Stored data:
:::::

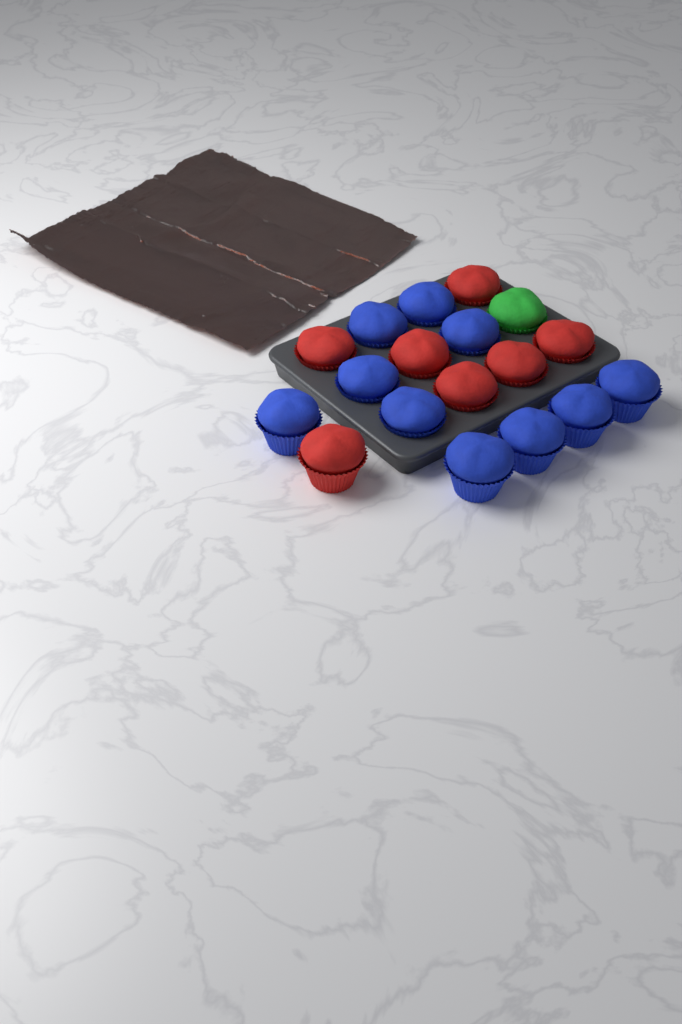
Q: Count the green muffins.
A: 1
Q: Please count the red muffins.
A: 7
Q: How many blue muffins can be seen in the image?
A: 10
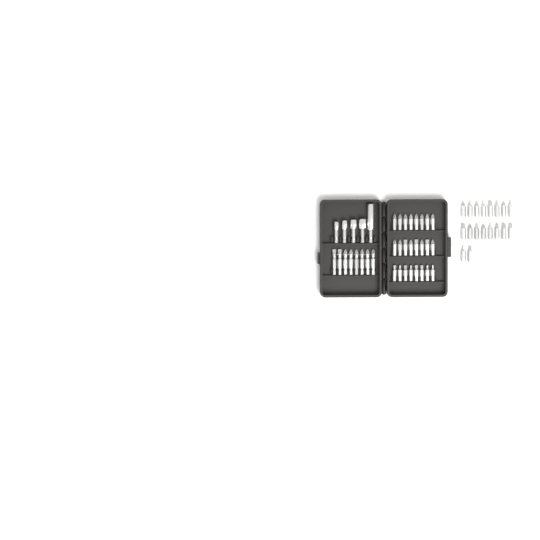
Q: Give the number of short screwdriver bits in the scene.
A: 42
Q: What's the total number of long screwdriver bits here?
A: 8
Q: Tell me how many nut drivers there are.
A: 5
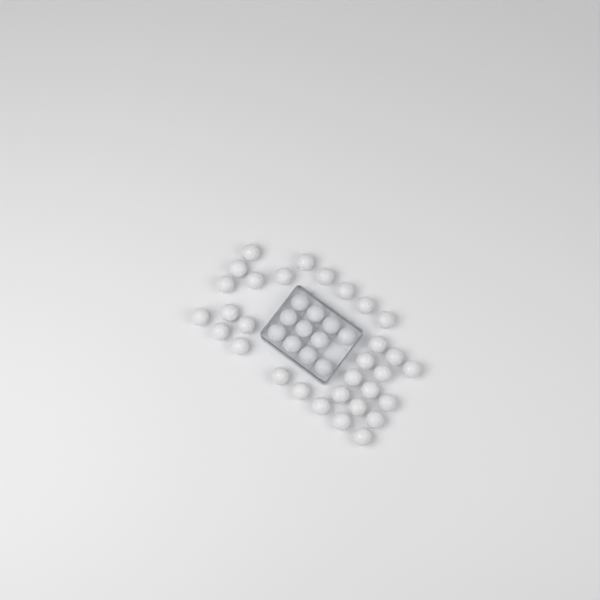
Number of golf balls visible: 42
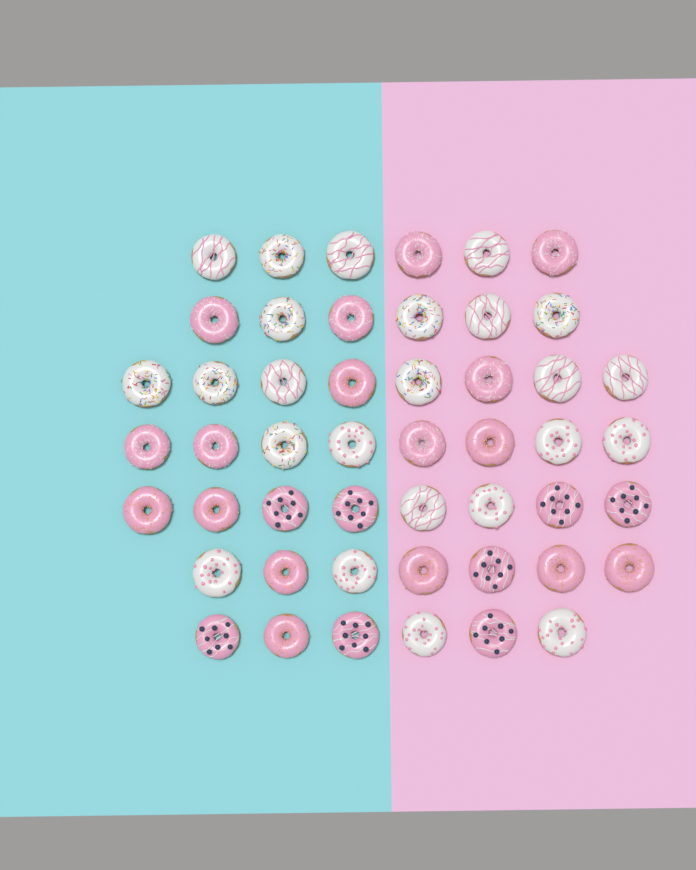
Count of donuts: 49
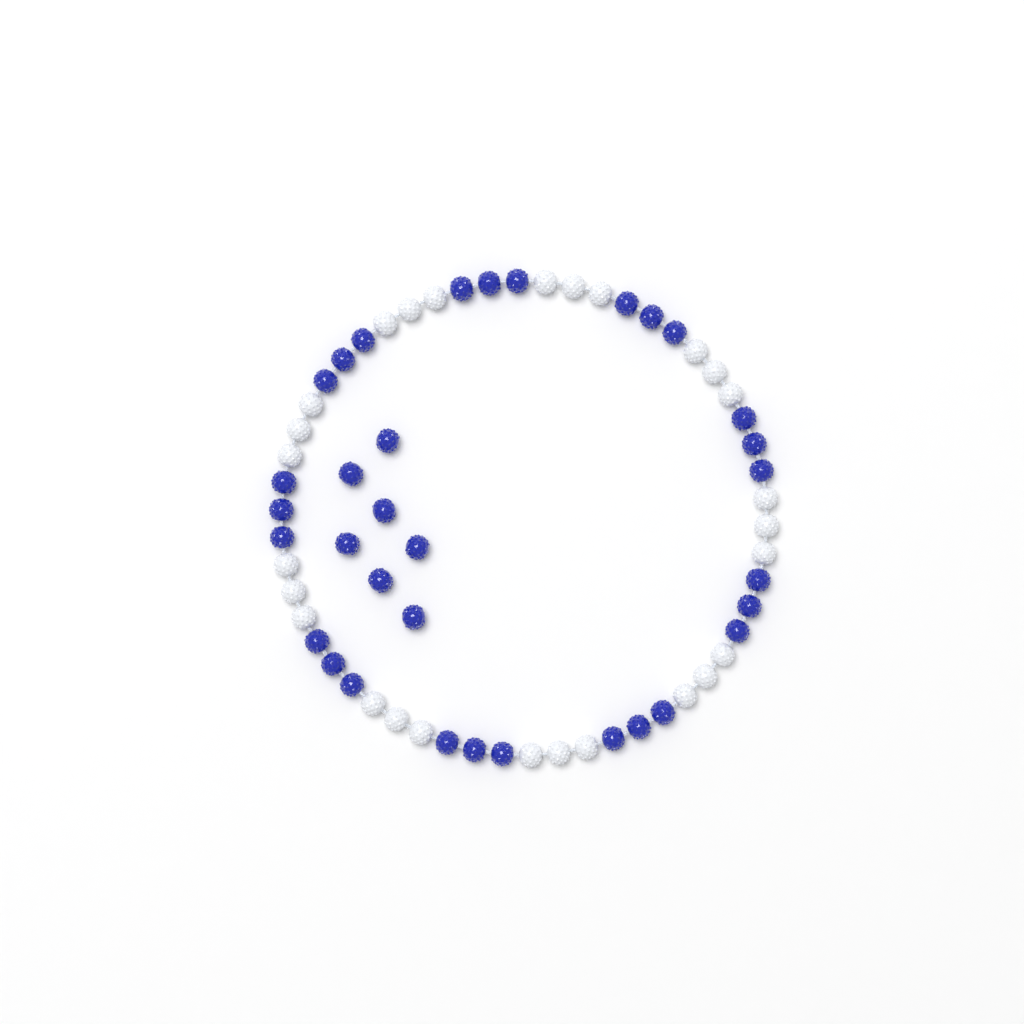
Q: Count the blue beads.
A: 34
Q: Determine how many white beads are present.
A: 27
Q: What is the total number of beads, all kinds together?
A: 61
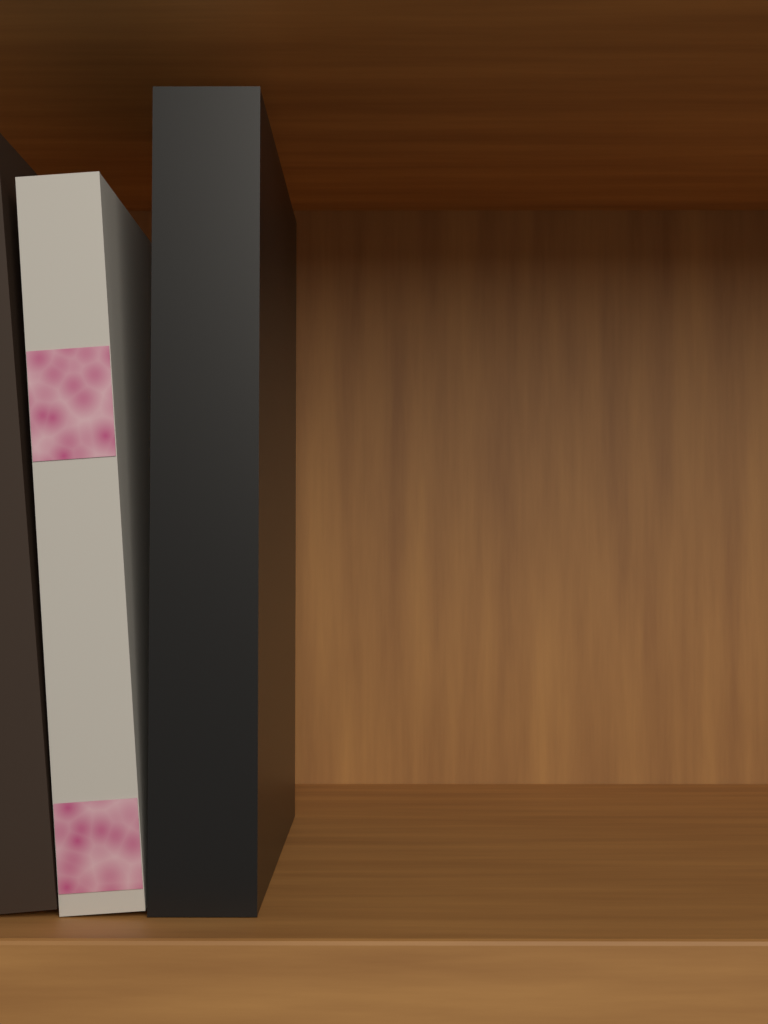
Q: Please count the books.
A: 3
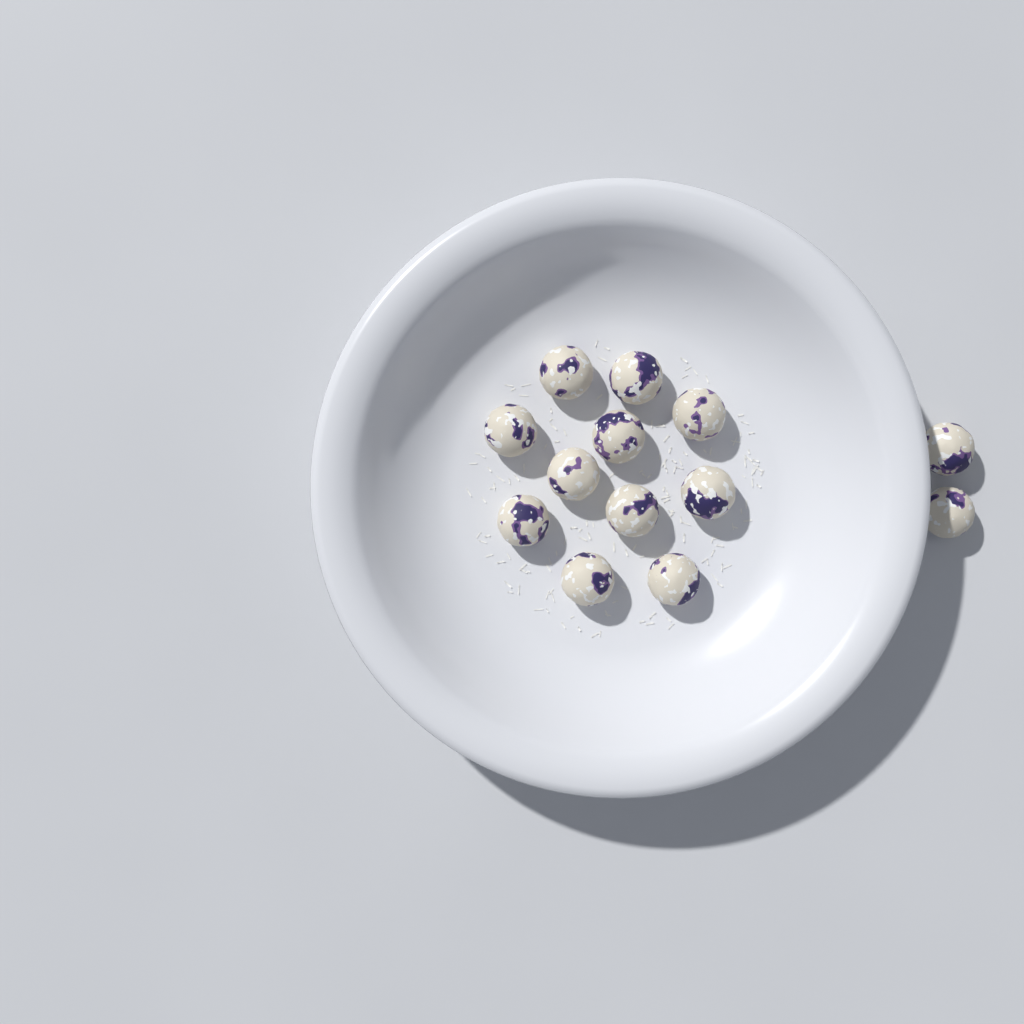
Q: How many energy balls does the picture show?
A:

:::::

■ **DIRECTION**: Format every line of the data above as a JSON list of strings, one string per line, with blank lines left out. Leave the pictures out of your answer.

■ **SOLVED EXERCISE**:
[
  "Q: Count the green muffins.",
  "A: 1",
  "Q: Please count the red muffins.",
  "A: 7",
  "Q: How many blue muffins can be seen in the image?",
  "A: 10",
  "Q: Give the number of short screwdriver bits in the scene.",
  "A: 42",
  "Q: What's the total number of long screwdriver bits here?",
  "A: 8",
  "Q: Tell me how many nut drivers there are.",
  "A: 5",
  "Number of golf balls visible: 42",
  "Count of donuts: 49",
  "Q: Count the blue beads.",
  "A: 34",
  "Q: Determine how many white beads are present.",
  "A: 27",
  "Q: What is the total number of beads, all kinds together?",
  "A: 61",
  "Q: Please count the books.",
  "A: 3",
  "Q: How many energy balls does the picture show?",
  "A:"
]